Sizlere birazda hayatın içinden yazmak istedim. Özellikle yaşam şartlarından...O kadar çok fotoğraf çekmişim ki hangisini koyacağımı şaşırdım. Sizinde göreceğiniz gibi hepsi birbirinden güzel manzaralar...

Konutlar ve sosyal donatılar
Amerika özellikle İndianapolis çevresi plancı gözüyle bakıldığında mükemmel bir şehir diyebilirim. Bizim için şehirdeki en önemli şeylerden biri kimliğinin olması bir uyumun bulunmasıdır. İlla çok düz, aynı standartta olmak değil bu ama bir bütünlük içermesi. Şehir meydanlarının olması. Sanat sokaklarının, yürüyüş koşu bisiklet yollarının olması, adım başı gölet ve parkların olması, yani bol yeşil alanın olması önemli benim için. Binalar aynı karakterde  renk ve doku da benzer. Yani görüntüyü bozacak göze batan kötü bir şey yok. Her şey planlanmış ona göre yapılmış zaten. Önce altyapı sonra üst yapı.




Chigago ve indianapolise ilk geldiğinizde en çok ilginizi çeken şey arazinin düm düz oluşu. Hele de Ankaranın dikmeninden geldiysenizJSonra da yolların dümdüz oluşu ve bir karış toprak ya da beton görmüyor olmanız. Yol kenarları, devesal alanlar bile çimle kaplı. Ben buraya çimden ülke demeye karar verdim. Veya yeşil ülke. Şimdilerde yeşil bina yeşil otel vs. var ya buralarda öyle. Konutlar bahçeli ve villa ağırlıklı. Yani evlerde masalsı. Tabii böyle dememdeki en önemli faktör her şeyin muntazam ve düzenli olması. Burada hayat yavaş akıyor. Slow city. Trafik yavaş, bir yere yetişme derdi yok, işten gelince dinlenmek için harika ortamlar yaratılmış. Tabii belki downtown lar böyle değildir. Ama aten oraları hızlı yaşamak isteyen gençler tercih ediyormuşJ





Bizim ülkemizdeki üst gelir grubunun hayat standardı burada normal yaşam. Oysa ki biz orta seviye gelir grubundaki vatandaşların bu standardı yakalaması çok zor. Ağaçlardan evler görünmüyor.
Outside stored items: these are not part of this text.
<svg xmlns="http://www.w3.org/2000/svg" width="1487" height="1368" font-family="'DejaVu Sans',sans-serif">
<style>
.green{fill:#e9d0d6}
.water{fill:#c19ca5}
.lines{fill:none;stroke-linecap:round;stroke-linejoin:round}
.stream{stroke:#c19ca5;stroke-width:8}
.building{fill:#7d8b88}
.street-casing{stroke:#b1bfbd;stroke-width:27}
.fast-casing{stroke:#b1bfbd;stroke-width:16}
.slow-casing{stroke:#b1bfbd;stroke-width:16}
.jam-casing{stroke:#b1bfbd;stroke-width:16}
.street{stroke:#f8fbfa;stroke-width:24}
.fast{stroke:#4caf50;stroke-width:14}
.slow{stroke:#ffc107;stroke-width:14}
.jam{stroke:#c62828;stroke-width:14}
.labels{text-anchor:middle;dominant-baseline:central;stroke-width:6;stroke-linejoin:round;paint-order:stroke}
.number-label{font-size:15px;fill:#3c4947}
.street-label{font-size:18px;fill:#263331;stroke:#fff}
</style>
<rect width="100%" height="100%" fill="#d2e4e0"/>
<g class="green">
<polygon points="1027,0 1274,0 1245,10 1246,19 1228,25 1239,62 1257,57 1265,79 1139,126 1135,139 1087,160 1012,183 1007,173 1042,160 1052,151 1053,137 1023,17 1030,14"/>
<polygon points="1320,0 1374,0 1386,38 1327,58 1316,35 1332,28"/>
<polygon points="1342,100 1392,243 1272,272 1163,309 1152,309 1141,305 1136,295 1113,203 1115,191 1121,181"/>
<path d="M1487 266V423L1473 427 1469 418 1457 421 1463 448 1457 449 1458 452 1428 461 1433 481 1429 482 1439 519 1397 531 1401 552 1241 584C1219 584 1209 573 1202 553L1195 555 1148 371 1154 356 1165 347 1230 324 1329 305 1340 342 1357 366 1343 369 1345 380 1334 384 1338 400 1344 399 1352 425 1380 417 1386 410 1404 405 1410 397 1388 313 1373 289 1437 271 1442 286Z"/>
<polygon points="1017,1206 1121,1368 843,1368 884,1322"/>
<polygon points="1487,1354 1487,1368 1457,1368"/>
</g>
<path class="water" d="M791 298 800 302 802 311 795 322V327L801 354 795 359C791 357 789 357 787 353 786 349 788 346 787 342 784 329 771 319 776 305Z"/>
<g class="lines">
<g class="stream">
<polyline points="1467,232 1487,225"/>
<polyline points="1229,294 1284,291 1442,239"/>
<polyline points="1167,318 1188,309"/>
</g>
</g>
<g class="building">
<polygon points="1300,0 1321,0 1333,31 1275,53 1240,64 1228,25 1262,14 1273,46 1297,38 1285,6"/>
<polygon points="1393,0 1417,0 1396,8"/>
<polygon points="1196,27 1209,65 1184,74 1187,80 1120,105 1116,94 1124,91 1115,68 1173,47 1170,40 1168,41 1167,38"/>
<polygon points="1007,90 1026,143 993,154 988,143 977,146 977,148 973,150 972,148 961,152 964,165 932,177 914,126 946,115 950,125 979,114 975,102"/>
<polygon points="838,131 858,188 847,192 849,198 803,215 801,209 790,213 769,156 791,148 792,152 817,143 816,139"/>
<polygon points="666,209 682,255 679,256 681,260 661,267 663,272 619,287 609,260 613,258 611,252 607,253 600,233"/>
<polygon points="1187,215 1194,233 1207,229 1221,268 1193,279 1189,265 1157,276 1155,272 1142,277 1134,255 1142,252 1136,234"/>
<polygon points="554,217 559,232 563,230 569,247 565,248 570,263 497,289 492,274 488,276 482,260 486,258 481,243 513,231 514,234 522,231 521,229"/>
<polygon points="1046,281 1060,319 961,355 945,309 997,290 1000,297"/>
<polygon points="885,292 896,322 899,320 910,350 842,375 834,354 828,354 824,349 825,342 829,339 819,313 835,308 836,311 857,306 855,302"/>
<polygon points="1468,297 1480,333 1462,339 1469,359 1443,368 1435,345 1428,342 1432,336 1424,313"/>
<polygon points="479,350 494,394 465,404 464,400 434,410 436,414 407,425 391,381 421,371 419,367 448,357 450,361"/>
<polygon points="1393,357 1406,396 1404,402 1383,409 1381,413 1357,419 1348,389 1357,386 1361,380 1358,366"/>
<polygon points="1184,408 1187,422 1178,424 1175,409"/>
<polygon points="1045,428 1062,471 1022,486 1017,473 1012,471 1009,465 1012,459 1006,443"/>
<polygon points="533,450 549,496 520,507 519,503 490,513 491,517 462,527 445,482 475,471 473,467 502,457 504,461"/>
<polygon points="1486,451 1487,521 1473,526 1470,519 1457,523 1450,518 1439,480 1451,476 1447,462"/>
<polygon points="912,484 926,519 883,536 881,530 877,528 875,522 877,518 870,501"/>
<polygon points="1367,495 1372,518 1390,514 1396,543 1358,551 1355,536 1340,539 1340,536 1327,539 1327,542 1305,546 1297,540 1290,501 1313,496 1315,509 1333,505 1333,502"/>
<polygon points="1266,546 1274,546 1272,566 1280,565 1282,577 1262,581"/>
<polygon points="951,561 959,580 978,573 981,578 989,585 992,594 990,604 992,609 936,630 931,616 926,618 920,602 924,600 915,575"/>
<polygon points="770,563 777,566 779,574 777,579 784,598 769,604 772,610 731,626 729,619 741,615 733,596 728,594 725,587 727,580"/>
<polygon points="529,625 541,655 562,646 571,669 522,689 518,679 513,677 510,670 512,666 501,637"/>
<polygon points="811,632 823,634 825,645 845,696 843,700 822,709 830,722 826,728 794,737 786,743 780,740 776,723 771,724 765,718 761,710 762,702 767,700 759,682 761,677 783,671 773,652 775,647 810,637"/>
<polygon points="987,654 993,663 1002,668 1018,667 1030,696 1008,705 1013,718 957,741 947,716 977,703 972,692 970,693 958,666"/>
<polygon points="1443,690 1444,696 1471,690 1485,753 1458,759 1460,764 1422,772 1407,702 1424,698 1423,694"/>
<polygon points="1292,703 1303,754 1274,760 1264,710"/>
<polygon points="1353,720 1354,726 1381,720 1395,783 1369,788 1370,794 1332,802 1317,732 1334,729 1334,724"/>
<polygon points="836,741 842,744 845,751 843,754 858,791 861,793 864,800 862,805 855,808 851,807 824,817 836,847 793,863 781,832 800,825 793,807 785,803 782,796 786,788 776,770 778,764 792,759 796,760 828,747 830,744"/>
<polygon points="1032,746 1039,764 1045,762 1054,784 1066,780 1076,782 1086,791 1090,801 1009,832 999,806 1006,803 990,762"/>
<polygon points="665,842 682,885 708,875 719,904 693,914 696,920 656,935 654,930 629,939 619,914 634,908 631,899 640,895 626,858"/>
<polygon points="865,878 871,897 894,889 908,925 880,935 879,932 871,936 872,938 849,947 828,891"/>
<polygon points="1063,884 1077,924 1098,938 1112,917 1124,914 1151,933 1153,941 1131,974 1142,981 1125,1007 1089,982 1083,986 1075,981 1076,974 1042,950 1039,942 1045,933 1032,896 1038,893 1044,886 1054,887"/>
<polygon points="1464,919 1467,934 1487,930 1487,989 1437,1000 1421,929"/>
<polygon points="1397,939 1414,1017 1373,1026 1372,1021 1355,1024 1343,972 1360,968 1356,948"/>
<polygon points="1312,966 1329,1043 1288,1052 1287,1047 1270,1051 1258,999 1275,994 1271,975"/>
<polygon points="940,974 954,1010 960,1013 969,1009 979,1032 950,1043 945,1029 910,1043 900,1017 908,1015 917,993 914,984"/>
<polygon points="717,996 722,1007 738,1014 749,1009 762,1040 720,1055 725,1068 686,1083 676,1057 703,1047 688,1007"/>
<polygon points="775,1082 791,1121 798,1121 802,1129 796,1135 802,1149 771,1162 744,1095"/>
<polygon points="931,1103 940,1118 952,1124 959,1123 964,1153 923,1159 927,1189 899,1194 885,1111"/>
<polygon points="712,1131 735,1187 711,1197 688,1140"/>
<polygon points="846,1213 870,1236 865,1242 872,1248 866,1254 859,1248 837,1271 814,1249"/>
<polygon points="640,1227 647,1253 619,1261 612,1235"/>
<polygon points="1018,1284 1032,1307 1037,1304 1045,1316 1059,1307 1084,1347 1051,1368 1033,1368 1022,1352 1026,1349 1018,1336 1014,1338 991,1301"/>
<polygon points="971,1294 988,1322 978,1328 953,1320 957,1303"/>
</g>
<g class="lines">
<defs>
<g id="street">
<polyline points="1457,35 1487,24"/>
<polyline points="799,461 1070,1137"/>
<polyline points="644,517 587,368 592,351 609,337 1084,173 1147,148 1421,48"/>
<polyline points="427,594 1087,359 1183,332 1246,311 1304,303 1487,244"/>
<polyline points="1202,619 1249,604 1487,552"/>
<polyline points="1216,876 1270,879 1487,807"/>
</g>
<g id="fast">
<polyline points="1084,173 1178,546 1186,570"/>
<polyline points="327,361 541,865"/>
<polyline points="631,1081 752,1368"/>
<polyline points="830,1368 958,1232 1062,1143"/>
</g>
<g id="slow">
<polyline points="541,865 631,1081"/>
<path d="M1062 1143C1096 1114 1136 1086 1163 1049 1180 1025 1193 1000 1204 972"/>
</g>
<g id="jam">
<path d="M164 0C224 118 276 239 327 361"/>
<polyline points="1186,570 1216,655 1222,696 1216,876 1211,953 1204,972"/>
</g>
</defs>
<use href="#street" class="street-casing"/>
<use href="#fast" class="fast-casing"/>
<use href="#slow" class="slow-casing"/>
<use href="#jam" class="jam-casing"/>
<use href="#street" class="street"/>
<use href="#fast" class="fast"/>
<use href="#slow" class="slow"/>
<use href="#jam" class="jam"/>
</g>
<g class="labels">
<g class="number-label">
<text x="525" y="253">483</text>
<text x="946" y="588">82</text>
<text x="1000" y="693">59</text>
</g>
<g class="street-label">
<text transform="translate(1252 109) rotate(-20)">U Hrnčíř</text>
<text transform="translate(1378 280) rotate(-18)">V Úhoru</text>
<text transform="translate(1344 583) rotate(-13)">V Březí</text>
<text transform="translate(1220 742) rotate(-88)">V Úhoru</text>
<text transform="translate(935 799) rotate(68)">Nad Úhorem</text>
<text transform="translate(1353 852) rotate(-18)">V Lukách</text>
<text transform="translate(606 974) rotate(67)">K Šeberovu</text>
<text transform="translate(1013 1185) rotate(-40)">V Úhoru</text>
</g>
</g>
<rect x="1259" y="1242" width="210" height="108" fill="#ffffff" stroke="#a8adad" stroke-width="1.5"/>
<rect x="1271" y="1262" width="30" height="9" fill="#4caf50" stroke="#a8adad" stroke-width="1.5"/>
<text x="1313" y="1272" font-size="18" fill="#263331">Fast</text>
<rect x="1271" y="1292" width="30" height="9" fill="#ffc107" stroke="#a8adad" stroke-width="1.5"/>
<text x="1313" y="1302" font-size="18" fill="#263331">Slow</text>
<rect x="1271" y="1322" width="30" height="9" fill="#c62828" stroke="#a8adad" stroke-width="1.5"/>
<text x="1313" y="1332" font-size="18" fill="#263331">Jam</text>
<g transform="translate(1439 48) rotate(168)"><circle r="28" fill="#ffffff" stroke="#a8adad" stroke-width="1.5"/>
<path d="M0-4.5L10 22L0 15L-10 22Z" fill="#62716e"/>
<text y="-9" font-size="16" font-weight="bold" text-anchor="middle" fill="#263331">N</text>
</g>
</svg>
Her bahçede çocuk oyun alanı var. Ortak havuzlar var ama bunun yanında bahçesine havuz yapanlarda mevcut. Bizde de bu tarz evler yaşamlar var ama sadece müstakil ya da site içinde. Dışarısı bir adım ötedeki sokağın cadden ne durumda kimsenin umrunda değil. Bizde çevremizi evimizin dışını koruma kullanma bilinci oluşmamış. Orada herkes çevresini temiz tutup çimlerini biçiyor çöplerini atıyor. Evinin önünü, caddeni de temiz tutma, bakma bilinci var. O yüzden her yer aynı. Pis, bakımsız, kötü yerler yok. İnsanlar kaliteli yaşıyor ve her türlü spor, eğlence, dinlenme ortamlarını kendilerine sunmuşlar.

Her yerde özellikle ağaçların diplerinde hem bu samanlardan var. O yüzden hiç çamur olmuyor. Boş kalan her yere bunu kullanıyorlar. İlginç değil mi?



Evler ucuz İstanbul’dan çok ucuz. Hele bizim burada öyle sitelerde o büyüklükte, sosyal donatıları olan müstakil evler oranın en az 2-3 katı ücretidir. Ama İstanbul’la Newyork’u kıyaslarsak tabii Newyork daha pahalıdır.

Müstakil villalarda genelde açık mutfaklar var. Ve her odada soyunma odaları. O soyunma odaları kiler gibi. Her çocuğun kendi odasında eşyaları ve dağınıklı orada.

Park- Spor
Benim için Amerika’ya ilgili en güzel anım; harika manzara ve bisiklet yollarında bisiklet kullanmaktı. Bisiklet özgürlük demekmiş gerçekten. Tabii böyle ağaçların göletlerin arasından bisiklet yolunda basıp giderek. O enerjiyi ve o zevki alarak. Bisiklet aparatları da çok güzel. İstersen arkana çocuğunu oturt onunla git. Burada Eymir de de kullanıyorum ama adım başı çukur engel var. Kafamı zor kaldırıyorum. Zaten başka da kullanacak yer yok. Orada bisiklet yolları şehrin bir başından diğer başına kadar devamlılık gösteriyor. Saatlerce sürebiliyorsun. Alış verişe bisikletle gidebiliyorsun. İnsanları spora teşvik etmek için ellerinden ne geliyorsa yapmışlar.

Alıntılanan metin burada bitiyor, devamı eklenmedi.